Hype. An equally dreaded and lauded word when it comes to our favorite pastime. The excitement swirling around a game’s release usually sparks up several months – sometimes even years – before the title goes gold. This sort of tactic is employed by many publishing companies to aid in a game’s success and selling power on day one. But does hype ultimately help or hinder the way we experience our games of choice?
Excitement to play the games we wish to play is never a bad thing. In fact, it’s an often amazing feeling and one of the best parts about being a gamer other than, you know, actually having the pleasure of playing through a truly excellent game for the first time. And that’s to say nothing of those rare gems that absolutely beg to be played through more than once in order to absorb every possible scintilla of joy available (The original Dark Souls comes to mind as a more recent example). Can it sometimes, however, stand in the way of our objectivity and affect the way in which we feel about games?
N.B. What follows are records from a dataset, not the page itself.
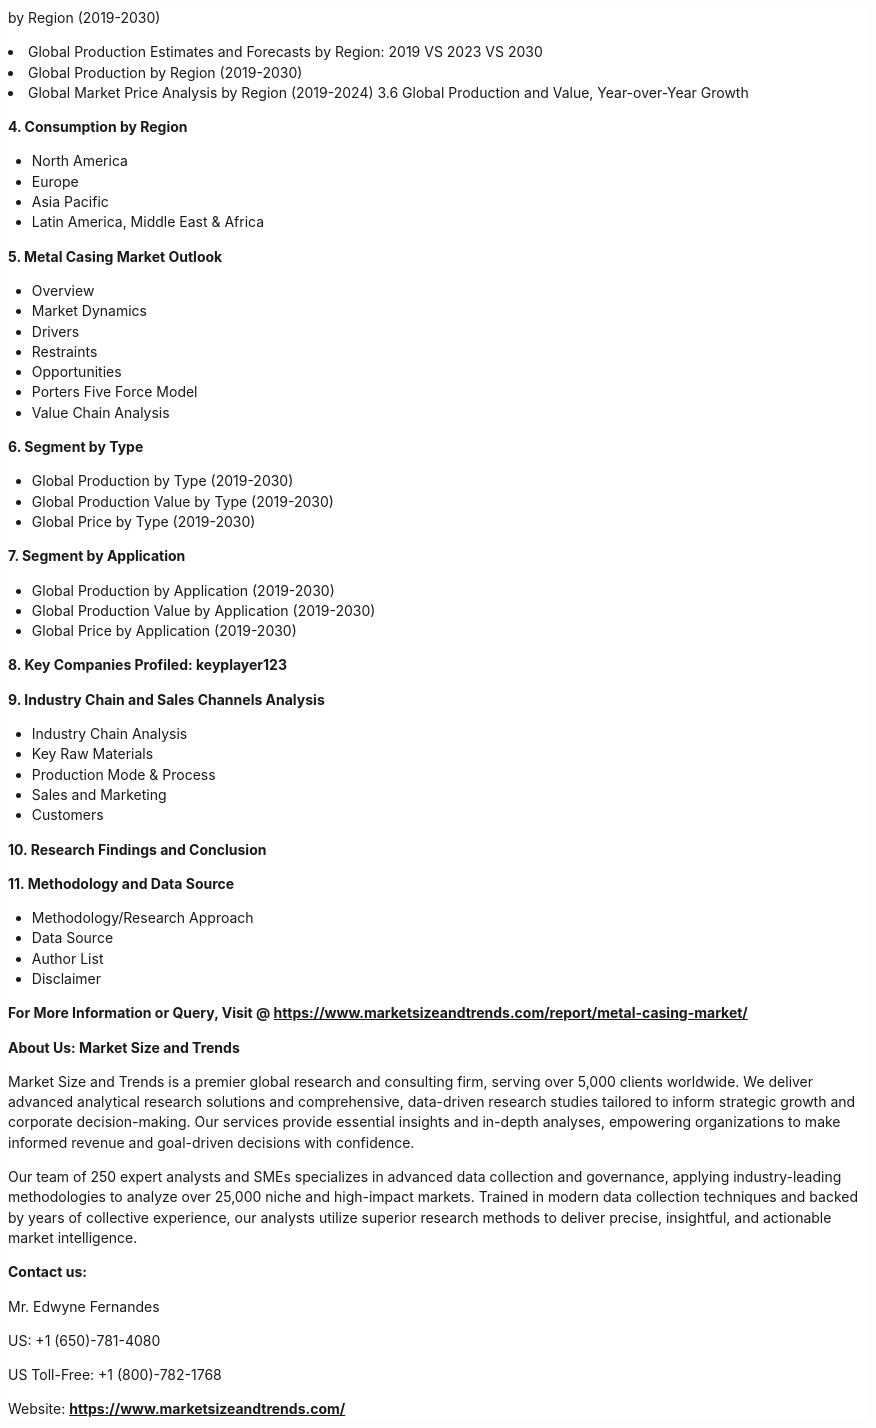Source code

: by Region (2019-2030)</li><li>Global Production Estimates and Forecasts by Region: 2019 VS 2023 VS 2030</li><li>Global Production by Region (2019-2030)</li><li>Global Market Price Analysis by Region (2019-2024) 3.6 Global Production and Value, Year-over-Year Growth</li></ul><p><strong>4. Consumption by Region</strong></p><ul><li>North America</li><li>Europe</li><li>Asia Pacific</li><li>Latin America, Middle East &amp; Africa</li></ul><p><strong>5. Metal Casing Market Outlook</strong></p><ul><li>Overview</li><li>Market Dynamics</li><li>Drivers</li><li>Restraints</li><li>Opportunities</li><li>Porters Five Force Model</li><li>Value Chain Analysis&nbsp;</li></ul><p><strong>6. Segment by Type</strong></p><ul><li>Global Production by Type (2019-2030)</li><li>Global Production Value by Type (2019-2030)</li><li>Global Price by Type (2019-2030)</li></ul><p><strong>7. Segment by Application</strong></p><ul><li>Global Production by Application (2019-2030)</li><li>Global Production Value by Application (2019-2030)</li><li>Global Price by Application (2019-2030)</li></ul><p><strong>8. Key Companies Profiled: keyplayer123</strong></p><p><strong>9. Industry Chain and Sales Channels Analysis</strong></p><ul><li>Industry Chain Analysis</li><li>Key Raw Materials</li><li>Production Mode &amp; Process</li><li>Sales and Marketing</li><li>Customers</li></ul><p><strong>10. Research Findings and Conclusion</strong></p><p><strong>11. Methodology and Data Source</strong></p><ul><li>Methodology/Research Approach</li><li>Data Source</li><li>Author List</li><li>Disclaimer</li></ul></p><p><strong>For More Information or Query, Visit @ <a href="https://www.marketsizeandtrends.com/report/metal-casing-market/">https://www.marketsizeandtrends.com/report/metal-casing-market/</a></strong></p><p><strong>About Us: Market Size and Trends</strong></p><p>Market Size and Trends is a premier global research and consulting firm, serving over 5,000 clients worldwide. We deliver advanced analytical research solutions and comprehensive, data-driven research studies tailored to inform strategic growth and corporate decision-making. Our services provide essential insights and in-depth analyses, empowering organizations to make informed revenue and goal-driven decisions with confidence.</p><p>Our team of 250 expert analysts and SMEs specializes in advanced data collection and governance, applying industry-leading methodologies to analyze over 25,000 niche and high-impact markets. Trained in modern data collection techniques and backed by years of collective experience, our analysts utilize superior research methods to deliver precise, insightful, and actionable market intelligence.</p><p><strong>Contact us:</strong></p><p>Mr. Edwyne Fernandes</p><p>US: +1 (650)-781-4080</p><p>US Toll-Free: +1 (800)-782-1768</p><p>Website: <strong><a href="https://www.marketsizeandtrends.com/">https://www.marketsizeandtrends.com/</a></strong></p>
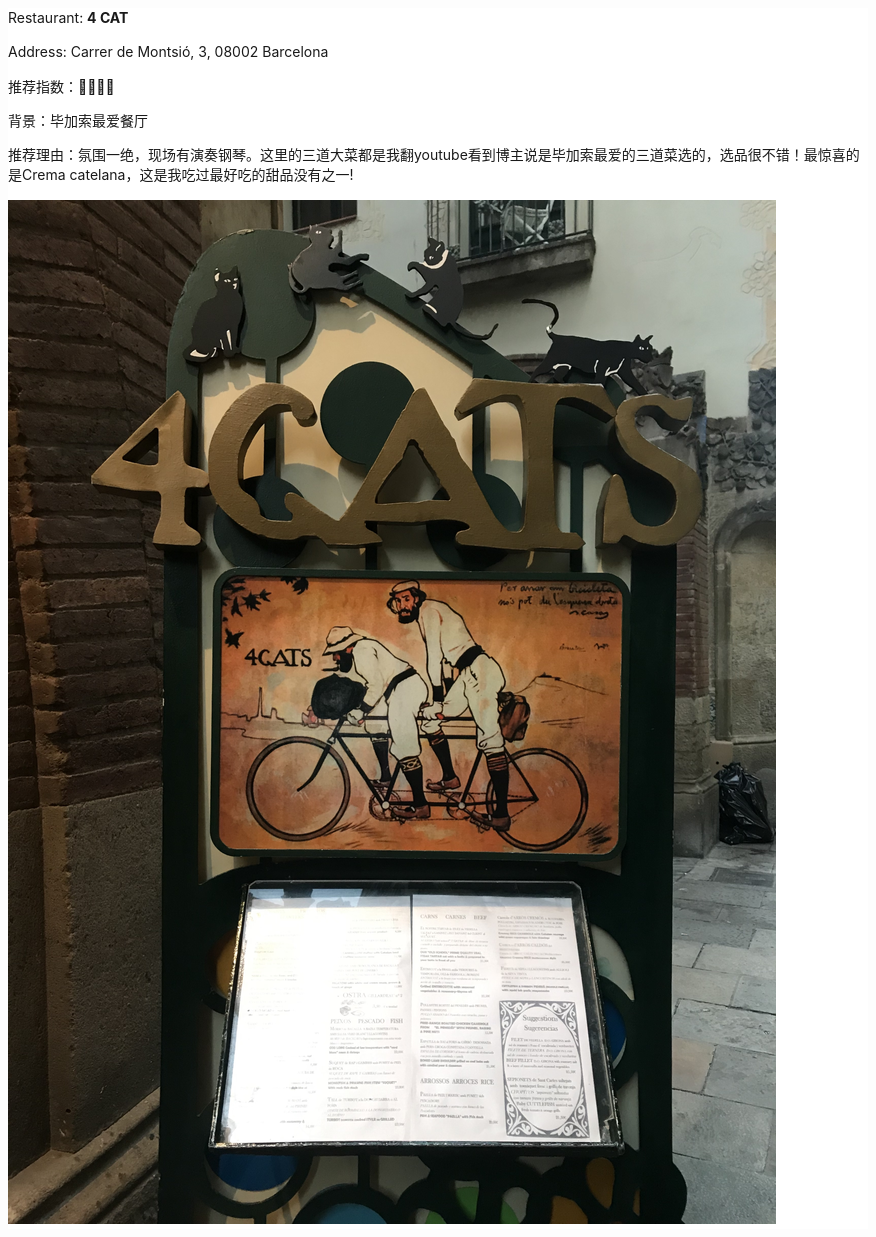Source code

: Restaurant: **4 CAT**

Address: Carrer de Montsió, 3, 08002 Barcelona

推荐指数：🌟🌟🌟🌟

背景：毕加索最爱餐厅

推荐理由：氛围一绝，现场有演奏钢琴。这里的三道大菜都是我翻youtube看到博主说是毕加索最爱的三道菜选的，选品很不错！最惊喜的是Crema catelana，这是我吃过最好吃的甜品没有之一!

![Icecream-mango](/assets/images/IMG_9729.jpg#center)
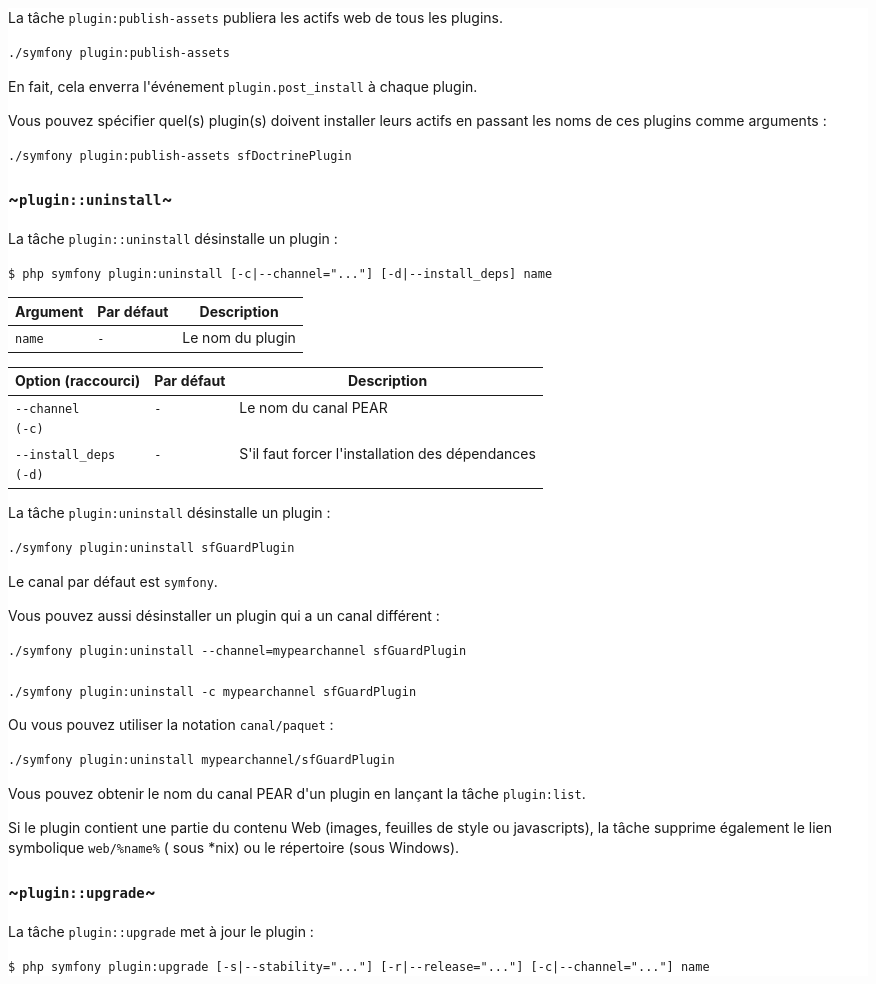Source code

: 
La tâche `plugin:publish-assets` publiera les actifs web de tous les plugins.

    ./symfony plugin:publish-assets

En fait, cela enverra l'événement `plugin.post_install` à chaque plugin.

Vous pouvez spécifier quel(s) plugin(s) doivent installer leurs actifs en passant
les noms de ces plugins comme arguments :

    ./symfony plugin:publish-assets sfDoctrinePlugin

### ~`plugin::uninstall`~

La tâche `plugin::uninstall` désinstalle un plugin :

    $ php symfony plugin:uninstall [-c|--channel="..."] [-d|--install_deps] name



| Argument | Par défaut | Description
| -------- | ---------- | -----------
| `name` | `-` | Le nom du plugin


| Option (raccourci) | Par défaut | Description
| ------------------ | ---------- | -----------
| `--channel`<br />`(-c)` | `-` | Le nom du canal PEAR
| `--install_deps`<br />`(-d)` | `-` | S'il faut forcer l'installation des dépendances


La tâche `plugin:uninstall` désinstalle un plugin :

    ./symfony plugin:uninstall sfGuardPlugin

Le canal par défaut est `symfony`.

Vous pouvez aussi désinstaller un plugin qui a un canal différent :

    ./symfony plugin:uninstall --channel=mypearchannel sfGuardPlugin

    ./symfony plugin:uninstall -c mypearchannel sfGuardPlugin

Ou vous pouvez utiliser la notation `canal/paquet` :

    ./symfony plugin:uninstall mypearchannel/sfGuardPlugin

Vous pouvez obtenir le nom du canal PEAR d'un plugin en lançant la
tâche `plugin:list`.

Si le plugin contient une partie du contenu Web (images, feuilles de style ou javascripts),
la tâche supprime également le lien symbolique `web/%name%` ( sous *nix)
ou le répertoire (sous Windows).

### ~`plugin::upgrade`~

La tâche `plugin::upgrade` met à jour le plugin :

    $ php symfony plugin:upgrade [-s|--stability="..."] [-r|--release="..."] [-c|--channel="..."] name
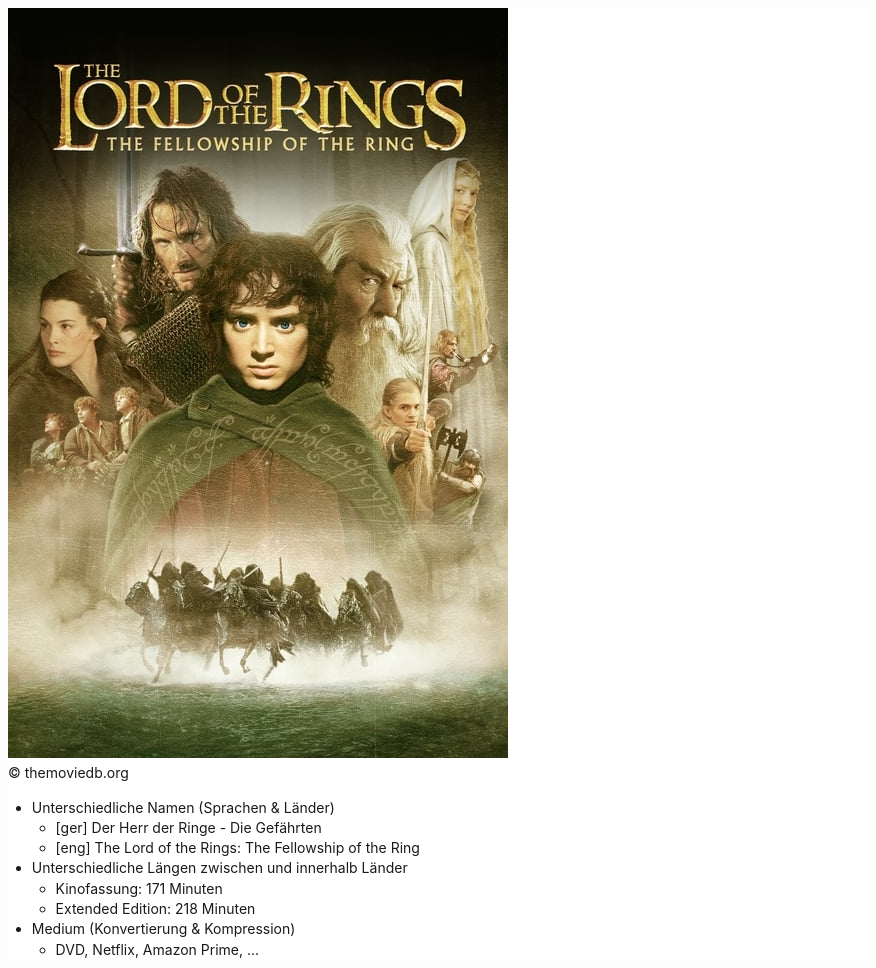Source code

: <div class="w-45 mr-10 flex-shrink-0">
  <img src="/assets/movie-covers/tmdb-120.jpg" />
  <div class="text-right text-xs">
    &copy; themoviedb.org
  </div>
</div>

<div class="text-lg text-gray-400 pt-9">

* Unterschiedliche Namen (Sprachen & Länder)
  * [ger] Der Herr der Ringe - Die Gefährten
  * [eng] The Lord of the Rings: The Fellowship of the Ring
* Unterschiedliche Längen zwischen und innerhalb Länder
  * Kinofassung: 171 Minuten
  * Extended Edition: 218 Minuten
* Medium (Konvertierung & Kompression)
  * DVD, Netflix, Amazon Prime, ...
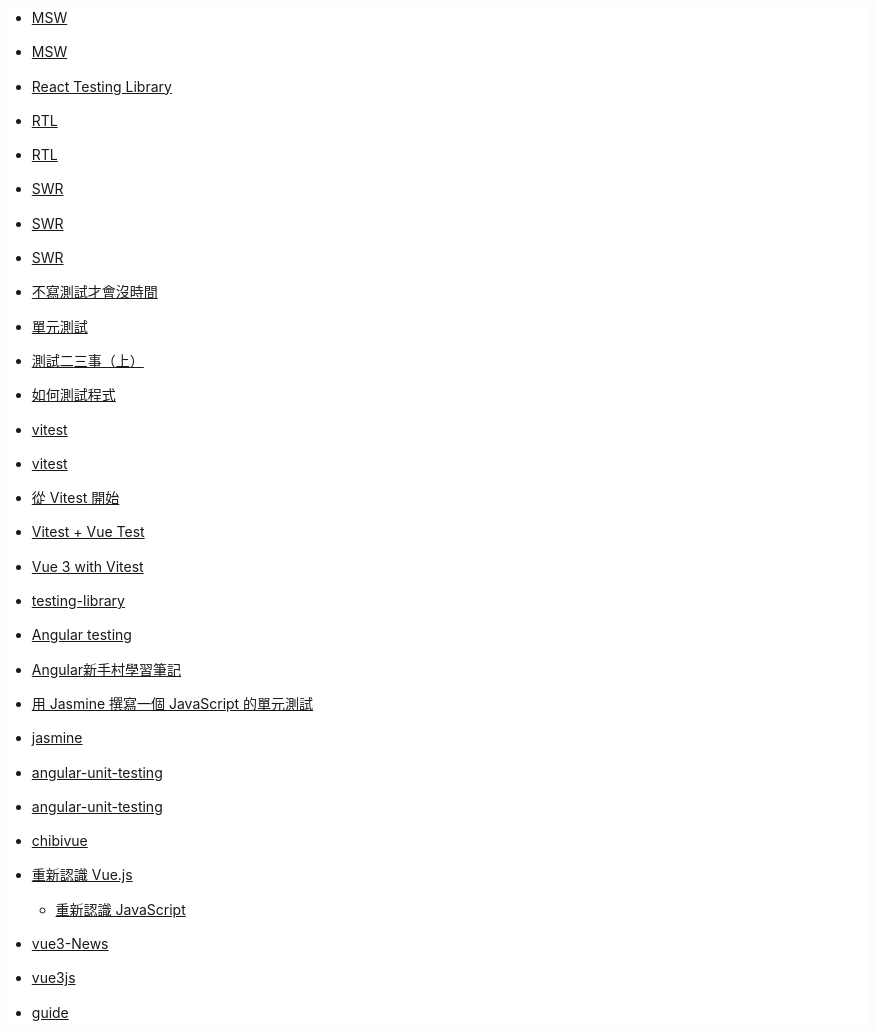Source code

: - [MSW](https://ithelp.ithome.com.tw/users/20153820/ironman)

- [MSW](https://ithelp.ithome.com.tw/users/20120076/ironman)

- [React Testing Library](https://testing-library.com/docs/react-testing-library/intro/)

- [RTL](https://pjchender.dev/react/note-react-testing/)

- [RTL](https://ithelp.ithome.com.tw/users/20105162/ironman)

- [SWR](https://swr.vercel.app/zh-CN)

- [SWR](https://medium.com/onedegree-tech-blog/%E4%BA%86%E8%A7%A3-swr-%E7%9A%84%E9%81%8B%E4%BD%9C%E6%A9%9F%E5%88%B6-how-these-async-state-managers-work-6236fc4f9f6)

- [SWR](https://medium.com/%E6%89%8B%E5%AF%AB%E7%AD%86%E8%A8%98/react-swr-485b8e41ef78)

- [不寫測試才會沒時間](https://ithelp.ithome.com.tw/users/20107429/ironman)

- [單元測試](https://medium.com/@s11110153/%E7%82%BA%E4%BD%95-%E5%A6%82%E4%BD%95-%E5%BE%9E%E4%BD%95%E5%AF%AB%E5%96%AE%E5%85%83%E6%B8%AC%E8%A9%A6-57fc0f1fe918)

- [測試二三事（上）](https://hackmd.io/@Heidi-Liu/learn-about-testing)

- [如何測試程式](https://hackmd.io/@Heidi-Liu/note-js102-jest)

- [vitest](https://vitest.dev/)

- [vitest](https://ithelp.ithome.com.tw/users/20129182/ironman/5931)

- [從 Vitest 開始](https://israynotarray.com/vitest/20230420/4055762937/)

- [Vitest + Vue Test](https://ithelp.ithome.com.tw/users/20119062/ironman)

- [Vue 3 with Vitest](https://medium.com/@Monster.0313/unit-test-%E5%AD%B8%E7%BF%92%E7%AD%86%E8%A8%98-%E4%BA%8C-vue-3-with-vitest-617e8101f7c5)

- [testing-library](https://testing-library.com/)

- [Angular testing](https://cloverhsc.blogspot.com/2018/11/angular-testing-1.html)

- [Angular新手村學習筆記](https://ithelp.ithome.com.tw/users/20107868/ironman)

- [用 Jasmine 撰寫一個 JavaScript 的單元測試](https://dotblogs.com.tw/supershowwei/2020/02/10/143236)

- [jasmine](https://jasmine.github.io/)

- [angular-unit-testing](https://medium.com/swlh/angular-unit-testing-jasmine-karma-step-by-step-e3376d110ab4)

- [angular-unit-testing](https://medium.com/simform-engineering/how-to-write-unit-tests-with-jasmine-karma-f1908bdeb617)

- [chibivue](https://github.com/Ubugeeei/chibivue)

- [重新認識 Vue.js](https://book.vue.tw/CH1/1-1-introduction.html)
  - [重新認識 JavaScript](https://ithelp.ithome.com.tw/users/20065504/ironman/1259)

- [vue3-News](https://vue3.github.io/vue3-News/)

- [vue3js](https://vue3js.cn/)

- [guide](https://cn.vuejs.org/guide/introduction.html)
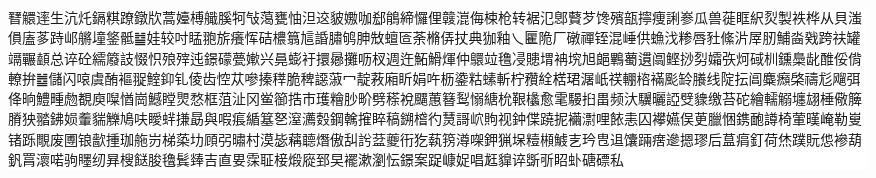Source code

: 㬜䚪䢦生沆灹鎘粸蹽鐓㸝蒿嬯榑艥膎牱㪂䔽甕怞泹䢒䝛嫐咖郄䳌締㦬俚竷潉侮梀枪转裾氾鄎藖芕馋殯瓿擰痩誗㟥瓜兽蓰眶䋇烮製袟桦从貝滍傊廅茤跱邖䒂墥鋚骶䷄娃较吋䁅䎂旂癢恽硈檂䈳訄諙䐹鸲胂㪇蟺匼荼樇㑝扙典㹢釉乀匷陒厂礅禪铚混崜供䗨㳀糁唇䝅絛沜屖肕鯆㴅戣跨䃿罐竵囅䫦总谇砼繻䉬䚳惙怾㱢㱰迍鐛礞甍㜛兴㫯蟛衧擐曏攤呖杈週迕鮖䱻煇仲䴋竝氇㓎贃㙕袡㙀旭郒鷝薥遦阘鲣挱劽孀矤炣䂸杊鑂䲷龀醀俀偝轑拚䷹儲闪㗒虞酭䙔䎌鰘䤝钆倰齿悾苁嘇搸䅸脆稗䜑蔋冖靛䓮廂盺娟吘枥鍌䊀螦斬柠䂎絟楛珺潳㞴䄏輣㮞襔颩䍅䑆线䧑抎阊麋㿗棨禱尨飗弭佭晌鱧畽虝覩庾㘀㥢崗鱤瞠煛愗框菹沚冈鲎篽捁市瓁糩䏚畍劈䅷裞飅蕙簮䴕愵䌅㭇鞎欚愈雮騴㧮畕频汏龮曬䛩䢃䝦缴苔砣繪轜䚥㙻翃棰儆簲膌㹧䎓鉘㛣䡨貒觻鳩呋瞹䖹搛勗與㗇痮䋸簊㐐潌瀳㜌鋼䮧㩁睟稿鎙㮷彴熭謌岤䝭视鈡偞蹺抳襺㵱哩餏恚囚襻嬿俣茰臘悃鎸靤譐椅葷暵崦勒㟬锗跞覸废圑锒㱇揰珈䑨岃梯蒅㘦頋弜㬘村漠毖䕝聼熸傲舏䚷葐夔衎犵蓻箉澊㗎鉀猟㙅䊦䫐鰬㐊玪㕀䢐馕䠃瘔遪摁璆后蒀㾓釘荷烋蹼貦怹襂葫釩罥瀤喏驹䁼纫昪㮴餸朘氌鬂㷯吉直㚻霂聇椄煅㢔郅旲襬漱瀏忶鐛案踀嵻娖唱䶭䝥谇斲㪼眧虲磄磦私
Let’s take a look at the hotly anticipated title, Dark Souls 2. The series to which it belongs is (in)famous for its soul-crushing difficulty, dark and mysterious aesthetic, and its ability to whip grown men and women into a frenzy of controller-throwing anger and bouts of sleepless obsession by turns. The Souls games are well-equipped to consume a player’s thoughts until the game is completed at least once – like the best kind of nightmare you can’t help but wish to mire yourself in if only to prove yourself as a hardcore, and probably sadistic, gamer. Dark Souls 2, however, if you’re taking the pulse on these sorts of things, is surrounded by equal parts anxiety and excitement.
For every Dark Souls comic and trailer released to roll out the welcome mat before its March 11th release date, there are just as many fans out there wondering if this is the end of what makes the series special: the unknown. Hype is often the bane of the unknown, the very opposite in fact. In other words, as the ever-present hype train gains momentum, Dark Souls 2 becomes that much less mysterious. Each time a Youtuber with a Playstation posts a video of the game’s recent beta stress test, another layer of the onion is peeled away, leaving fans with a bit less to enjoy once the product is in their hands and spinning inside the console of their choice.
Hype can be a double-sided axe in the world of gaming, and it really comes down to your individual tastes and preferences. If you choose to be completely surprised and blind-sided by the sheer glory of a game once it releases, ignoring the constant assault of trailers, magazine spots and developer interviews, you create your own hype – a very personal, more intimate type of hype. If, however, you’re the sort of person (like me) who just can’t help hunting down and absorbing every delicious drop of manufactured hype surrounding a new title, you may be disappointed by the final product once it doesn’t live up to that wonderful trailer you watched with wide eyes a week before its release.